• What you will do: Only certain lines below are wanted: those starting at the line containing "July 05, 2010" and ending at the line containing "Number of videos: 24", both included, each retyped exactly.

Transcribed page contents
..........

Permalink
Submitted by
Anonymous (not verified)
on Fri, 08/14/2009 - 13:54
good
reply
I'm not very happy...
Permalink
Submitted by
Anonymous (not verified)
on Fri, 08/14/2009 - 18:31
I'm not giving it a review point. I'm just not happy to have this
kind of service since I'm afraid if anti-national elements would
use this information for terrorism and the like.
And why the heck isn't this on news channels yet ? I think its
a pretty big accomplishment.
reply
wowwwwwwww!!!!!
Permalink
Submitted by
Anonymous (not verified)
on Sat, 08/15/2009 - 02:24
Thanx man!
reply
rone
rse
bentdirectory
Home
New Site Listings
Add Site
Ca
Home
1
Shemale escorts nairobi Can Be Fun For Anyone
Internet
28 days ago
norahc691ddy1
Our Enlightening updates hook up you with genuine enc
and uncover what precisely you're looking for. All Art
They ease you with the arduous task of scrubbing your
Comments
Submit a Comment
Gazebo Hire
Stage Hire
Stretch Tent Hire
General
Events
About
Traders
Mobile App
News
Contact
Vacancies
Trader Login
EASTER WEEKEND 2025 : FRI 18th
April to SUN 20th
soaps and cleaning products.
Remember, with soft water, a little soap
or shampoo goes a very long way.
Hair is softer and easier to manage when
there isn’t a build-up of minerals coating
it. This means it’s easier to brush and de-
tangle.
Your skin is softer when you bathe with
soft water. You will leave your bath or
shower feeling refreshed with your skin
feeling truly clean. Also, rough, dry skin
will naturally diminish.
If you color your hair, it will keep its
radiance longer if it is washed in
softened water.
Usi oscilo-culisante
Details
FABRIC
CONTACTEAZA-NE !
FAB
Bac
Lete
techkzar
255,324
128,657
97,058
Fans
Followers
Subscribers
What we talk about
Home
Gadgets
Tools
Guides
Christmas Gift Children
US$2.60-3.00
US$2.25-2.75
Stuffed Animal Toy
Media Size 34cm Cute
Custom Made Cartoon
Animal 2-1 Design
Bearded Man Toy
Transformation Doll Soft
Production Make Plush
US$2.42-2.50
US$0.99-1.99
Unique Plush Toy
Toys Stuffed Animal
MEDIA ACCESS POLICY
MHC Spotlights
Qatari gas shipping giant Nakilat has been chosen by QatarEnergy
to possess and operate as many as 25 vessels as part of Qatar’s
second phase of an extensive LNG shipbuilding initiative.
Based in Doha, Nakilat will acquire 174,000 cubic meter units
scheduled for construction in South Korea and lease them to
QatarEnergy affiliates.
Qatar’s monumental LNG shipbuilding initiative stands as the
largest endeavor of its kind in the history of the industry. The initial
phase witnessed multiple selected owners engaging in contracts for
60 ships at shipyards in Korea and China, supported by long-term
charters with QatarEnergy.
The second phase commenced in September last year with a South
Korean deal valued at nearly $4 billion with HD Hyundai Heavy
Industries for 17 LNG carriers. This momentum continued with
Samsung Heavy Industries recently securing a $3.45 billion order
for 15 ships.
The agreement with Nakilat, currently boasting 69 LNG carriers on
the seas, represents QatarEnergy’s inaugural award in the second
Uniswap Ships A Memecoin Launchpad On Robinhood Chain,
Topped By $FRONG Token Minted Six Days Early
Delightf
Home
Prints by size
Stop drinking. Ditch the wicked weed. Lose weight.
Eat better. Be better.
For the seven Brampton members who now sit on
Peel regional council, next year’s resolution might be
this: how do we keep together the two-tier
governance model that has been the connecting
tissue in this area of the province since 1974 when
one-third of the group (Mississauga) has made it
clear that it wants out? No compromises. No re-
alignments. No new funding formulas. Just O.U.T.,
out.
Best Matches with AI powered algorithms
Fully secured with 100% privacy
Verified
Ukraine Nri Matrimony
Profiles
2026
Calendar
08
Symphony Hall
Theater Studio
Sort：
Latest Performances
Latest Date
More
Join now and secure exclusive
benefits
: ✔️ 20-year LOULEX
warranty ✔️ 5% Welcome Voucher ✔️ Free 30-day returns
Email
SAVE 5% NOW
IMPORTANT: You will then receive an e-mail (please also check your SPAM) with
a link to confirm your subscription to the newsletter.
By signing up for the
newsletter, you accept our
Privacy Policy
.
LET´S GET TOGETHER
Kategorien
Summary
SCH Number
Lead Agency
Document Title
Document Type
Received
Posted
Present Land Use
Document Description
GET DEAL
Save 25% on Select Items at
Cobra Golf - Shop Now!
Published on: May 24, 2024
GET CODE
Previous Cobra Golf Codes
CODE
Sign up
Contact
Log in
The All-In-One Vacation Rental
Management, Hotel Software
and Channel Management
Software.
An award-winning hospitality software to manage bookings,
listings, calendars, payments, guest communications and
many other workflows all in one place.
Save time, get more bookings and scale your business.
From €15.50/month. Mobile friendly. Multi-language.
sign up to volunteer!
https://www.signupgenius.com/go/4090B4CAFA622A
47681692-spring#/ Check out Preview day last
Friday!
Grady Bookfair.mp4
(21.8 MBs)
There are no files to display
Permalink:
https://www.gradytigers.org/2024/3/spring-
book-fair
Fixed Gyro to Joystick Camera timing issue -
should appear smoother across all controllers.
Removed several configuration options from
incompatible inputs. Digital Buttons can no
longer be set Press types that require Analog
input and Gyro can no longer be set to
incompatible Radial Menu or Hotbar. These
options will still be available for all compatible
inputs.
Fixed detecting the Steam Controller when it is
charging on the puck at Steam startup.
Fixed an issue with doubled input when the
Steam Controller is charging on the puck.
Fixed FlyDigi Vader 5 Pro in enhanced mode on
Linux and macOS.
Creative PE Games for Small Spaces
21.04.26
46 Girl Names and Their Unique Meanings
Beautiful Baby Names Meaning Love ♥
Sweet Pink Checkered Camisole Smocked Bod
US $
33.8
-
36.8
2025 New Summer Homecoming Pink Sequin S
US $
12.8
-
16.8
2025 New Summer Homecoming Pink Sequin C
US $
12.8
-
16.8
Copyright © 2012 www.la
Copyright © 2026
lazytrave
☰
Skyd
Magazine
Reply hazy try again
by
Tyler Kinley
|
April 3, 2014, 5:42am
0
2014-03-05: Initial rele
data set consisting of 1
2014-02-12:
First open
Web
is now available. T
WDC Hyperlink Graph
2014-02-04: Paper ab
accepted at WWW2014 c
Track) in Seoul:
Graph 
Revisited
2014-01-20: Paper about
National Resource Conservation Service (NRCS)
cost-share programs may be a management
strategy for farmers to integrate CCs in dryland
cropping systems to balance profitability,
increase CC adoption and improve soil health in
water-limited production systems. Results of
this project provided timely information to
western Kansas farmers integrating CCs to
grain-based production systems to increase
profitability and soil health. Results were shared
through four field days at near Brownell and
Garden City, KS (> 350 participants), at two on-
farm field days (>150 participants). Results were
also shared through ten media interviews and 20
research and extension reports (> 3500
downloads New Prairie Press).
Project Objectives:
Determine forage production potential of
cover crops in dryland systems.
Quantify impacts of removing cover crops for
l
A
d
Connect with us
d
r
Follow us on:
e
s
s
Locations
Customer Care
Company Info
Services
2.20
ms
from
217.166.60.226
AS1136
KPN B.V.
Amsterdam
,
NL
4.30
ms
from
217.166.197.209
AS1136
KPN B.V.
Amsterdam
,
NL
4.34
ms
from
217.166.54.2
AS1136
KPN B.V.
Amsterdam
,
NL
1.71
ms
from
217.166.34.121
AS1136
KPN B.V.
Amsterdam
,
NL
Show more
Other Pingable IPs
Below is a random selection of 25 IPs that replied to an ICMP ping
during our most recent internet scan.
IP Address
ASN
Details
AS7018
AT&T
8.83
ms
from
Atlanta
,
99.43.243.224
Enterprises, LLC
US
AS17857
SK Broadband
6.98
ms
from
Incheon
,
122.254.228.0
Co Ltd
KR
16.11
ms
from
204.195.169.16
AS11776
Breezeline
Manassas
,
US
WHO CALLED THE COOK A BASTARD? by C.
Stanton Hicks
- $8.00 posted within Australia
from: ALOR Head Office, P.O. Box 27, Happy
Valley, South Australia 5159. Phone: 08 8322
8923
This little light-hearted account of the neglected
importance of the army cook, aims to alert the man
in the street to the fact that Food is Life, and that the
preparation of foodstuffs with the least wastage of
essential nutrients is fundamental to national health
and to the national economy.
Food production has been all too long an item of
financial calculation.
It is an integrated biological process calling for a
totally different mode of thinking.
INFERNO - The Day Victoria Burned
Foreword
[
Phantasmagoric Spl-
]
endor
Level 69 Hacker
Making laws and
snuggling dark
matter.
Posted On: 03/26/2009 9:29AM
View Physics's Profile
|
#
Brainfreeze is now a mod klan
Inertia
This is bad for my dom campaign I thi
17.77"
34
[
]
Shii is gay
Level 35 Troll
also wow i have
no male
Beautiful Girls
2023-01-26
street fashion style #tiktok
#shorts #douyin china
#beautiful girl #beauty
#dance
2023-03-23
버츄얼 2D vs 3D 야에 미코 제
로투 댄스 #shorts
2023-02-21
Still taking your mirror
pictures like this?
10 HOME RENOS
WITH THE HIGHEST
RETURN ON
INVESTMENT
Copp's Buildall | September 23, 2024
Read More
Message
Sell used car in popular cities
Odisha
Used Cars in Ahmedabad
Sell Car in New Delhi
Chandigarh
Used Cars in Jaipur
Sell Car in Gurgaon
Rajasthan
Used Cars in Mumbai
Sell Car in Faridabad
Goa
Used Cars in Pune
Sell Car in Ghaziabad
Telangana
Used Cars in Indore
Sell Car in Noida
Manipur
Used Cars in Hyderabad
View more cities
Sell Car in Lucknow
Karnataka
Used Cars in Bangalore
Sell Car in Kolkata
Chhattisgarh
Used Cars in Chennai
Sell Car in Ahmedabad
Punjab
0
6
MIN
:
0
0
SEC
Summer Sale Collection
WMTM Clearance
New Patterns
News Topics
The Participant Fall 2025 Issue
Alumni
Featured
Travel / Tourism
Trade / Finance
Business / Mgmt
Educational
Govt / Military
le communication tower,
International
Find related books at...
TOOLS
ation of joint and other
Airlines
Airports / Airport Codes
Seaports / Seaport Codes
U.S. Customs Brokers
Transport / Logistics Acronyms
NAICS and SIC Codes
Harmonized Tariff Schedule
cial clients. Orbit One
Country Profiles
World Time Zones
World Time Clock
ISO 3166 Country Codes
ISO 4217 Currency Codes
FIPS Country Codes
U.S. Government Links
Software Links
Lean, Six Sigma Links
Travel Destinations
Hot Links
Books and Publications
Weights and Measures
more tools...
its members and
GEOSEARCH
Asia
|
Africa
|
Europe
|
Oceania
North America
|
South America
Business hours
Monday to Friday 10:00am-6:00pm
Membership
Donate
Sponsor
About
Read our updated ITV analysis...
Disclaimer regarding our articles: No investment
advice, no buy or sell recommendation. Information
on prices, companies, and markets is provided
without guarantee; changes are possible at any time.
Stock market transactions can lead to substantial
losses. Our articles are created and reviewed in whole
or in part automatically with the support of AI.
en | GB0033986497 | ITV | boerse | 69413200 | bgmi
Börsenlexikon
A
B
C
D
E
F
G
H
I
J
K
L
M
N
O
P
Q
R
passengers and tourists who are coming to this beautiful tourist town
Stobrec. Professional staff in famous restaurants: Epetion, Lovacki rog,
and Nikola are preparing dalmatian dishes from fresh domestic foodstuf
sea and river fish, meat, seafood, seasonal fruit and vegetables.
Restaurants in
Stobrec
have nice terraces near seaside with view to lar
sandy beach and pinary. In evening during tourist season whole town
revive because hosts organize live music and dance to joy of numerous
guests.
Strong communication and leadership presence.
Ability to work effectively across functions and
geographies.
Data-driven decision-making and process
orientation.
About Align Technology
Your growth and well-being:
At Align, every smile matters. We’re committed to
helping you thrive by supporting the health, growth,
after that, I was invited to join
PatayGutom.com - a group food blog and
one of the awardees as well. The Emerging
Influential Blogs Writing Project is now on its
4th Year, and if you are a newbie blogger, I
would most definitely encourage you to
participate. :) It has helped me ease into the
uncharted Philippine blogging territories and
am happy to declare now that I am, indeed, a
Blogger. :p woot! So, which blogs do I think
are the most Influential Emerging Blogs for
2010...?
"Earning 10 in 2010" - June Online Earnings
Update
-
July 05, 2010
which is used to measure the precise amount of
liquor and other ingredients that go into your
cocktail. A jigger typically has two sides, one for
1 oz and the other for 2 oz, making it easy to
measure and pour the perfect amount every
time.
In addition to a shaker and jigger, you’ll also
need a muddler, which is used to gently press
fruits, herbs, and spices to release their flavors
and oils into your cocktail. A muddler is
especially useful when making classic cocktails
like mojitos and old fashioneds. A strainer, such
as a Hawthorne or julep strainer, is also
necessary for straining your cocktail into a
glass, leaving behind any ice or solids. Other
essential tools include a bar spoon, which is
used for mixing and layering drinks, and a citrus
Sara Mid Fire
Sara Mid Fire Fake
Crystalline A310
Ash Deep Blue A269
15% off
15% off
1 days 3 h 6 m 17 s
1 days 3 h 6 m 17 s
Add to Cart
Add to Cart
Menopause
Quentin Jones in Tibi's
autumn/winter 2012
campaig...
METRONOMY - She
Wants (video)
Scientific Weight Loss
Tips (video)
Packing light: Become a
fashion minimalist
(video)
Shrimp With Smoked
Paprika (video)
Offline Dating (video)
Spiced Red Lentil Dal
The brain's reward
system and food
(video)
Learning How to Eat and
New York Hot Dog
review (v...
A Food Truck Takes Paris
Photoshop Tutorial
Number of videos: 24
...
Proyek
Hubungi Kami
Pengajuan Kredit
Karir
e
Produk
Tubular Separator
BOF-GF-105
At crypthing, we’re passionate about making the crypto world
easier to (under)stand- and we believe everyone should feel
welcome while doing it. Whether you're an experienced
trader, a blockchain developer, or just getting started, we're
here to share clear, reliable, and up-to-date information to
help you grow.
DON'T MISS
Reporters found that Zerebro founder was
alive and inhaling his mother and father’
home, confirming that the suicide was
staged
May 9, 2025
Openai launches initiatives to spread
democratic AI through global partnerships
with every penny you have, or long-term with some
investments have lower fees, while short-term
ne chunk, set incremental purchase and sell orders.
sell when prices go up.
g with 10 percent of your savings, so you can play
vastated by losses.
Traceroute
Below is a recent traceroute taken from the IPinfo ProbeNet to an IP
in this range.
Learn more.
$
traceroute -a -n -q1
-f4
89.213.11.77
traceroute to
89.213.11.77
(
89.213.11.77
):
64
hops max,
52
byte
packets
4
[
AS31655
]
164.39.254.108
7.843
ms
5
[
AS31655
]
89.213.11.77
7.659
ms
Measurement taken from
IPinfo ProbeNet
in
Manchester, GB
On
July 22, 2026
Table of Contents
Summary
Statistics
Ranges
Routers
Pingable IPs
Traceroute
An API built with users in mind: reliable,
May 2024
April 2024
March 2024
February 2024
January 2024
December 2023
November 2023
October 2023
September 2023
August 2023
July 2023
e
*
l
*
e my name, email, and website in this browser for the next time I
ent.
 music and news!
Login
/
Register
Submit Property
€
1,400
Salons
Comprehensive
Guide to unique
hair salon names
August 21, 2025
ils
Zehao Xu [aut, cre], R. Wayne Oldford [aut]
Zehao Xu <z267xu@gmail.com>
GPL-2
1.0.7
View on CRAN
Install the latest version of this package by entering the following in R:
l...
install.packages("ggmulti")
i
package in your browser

..........

• Output of the task:
July 05, 2010
which is used to measure the precise amount of
liquor and other ingredients that go into your
cocktail. A jigger typically has two sides, one for
1 oz and the other for 2 oz, making it easy to
measure and pour the perfect amount every
time.
In addition to a shaker and jigger, you’ll also
need a muddler, which is used to gently press
fruits, herbs, and spices to release their flavors
and oils into your cocktail. A muddler is
especially useful when making classic cocktails
like mojitos and old fashioneds. A strainer, such
as a Hawthorne or julep strainer, is also
necessary for straining your cocktail into a
glass, leaving behind any ice or solids. Other
essential tools include a bar spoon, which is
used for mixing and layering drinks, and a citrus
Sara Mid Fire
Sara Mid Fire Fake
Crystalline A310
Ash Deep Blue A269
15% off
15% off
1 days 3 h 6 m 17 s
1 days 3 h 6 m 17 s
Add to Cart
Add to Cart
Menopause
Quentin Jones in Tibi's
autumn/winter 2012
campaig...
METRONOMY - She
Wants (video)
Scientific Weight Loss
Tips (video)
Packing light: Become a
fashion minimalist
(video)
Shrimp With Smoked
Paprika (video)
Offline Dating (video)
Spiced Red Lentil Dal
The brain's reward
system and food
(video)
Learning How to Eat and
New York Hot Dog
review (v...
A Food Truck Takes Paris
Photoshop Tutorial
Number of videos: 24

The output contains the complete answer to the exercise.